[Task to carry out] Omit every image, and transcribe the remaining entries exactly as given.

[Excerpts from a dataset]
= Beginning of Section =
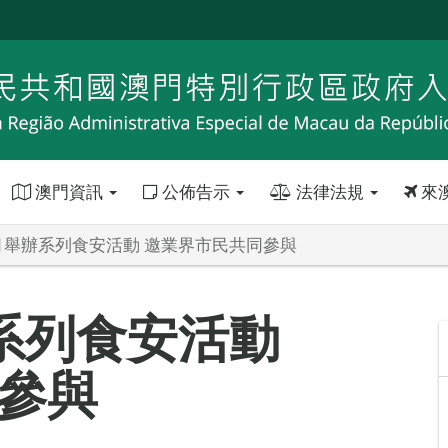
澳門資訊
公佈告示
法律法規
來
月舉辦系列食安活動 邀業界市民共同參與
系列食安活動
參與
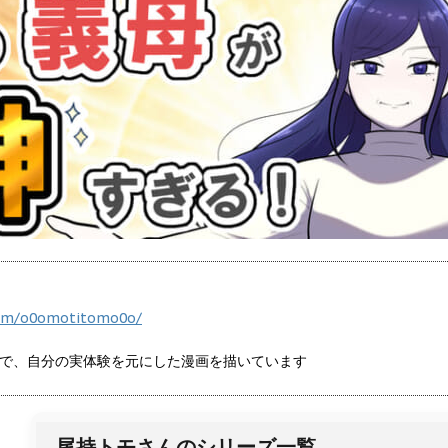
com/o0omotitomo0o/
で、自分の実体験を元にした漫画を描いています
尾持トモさんのシリーズ一覧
= End of Section =
[Answer below]
澳門資訊
公佈告示
法律法規
來
月舉辦系列食安活動 邀業界市民共同參與
系列食安活動
參與
com/o0omotitomo0o/
で、自分の実体験を元にした漫画を描いています
尾持トモさんのシリーズ一覧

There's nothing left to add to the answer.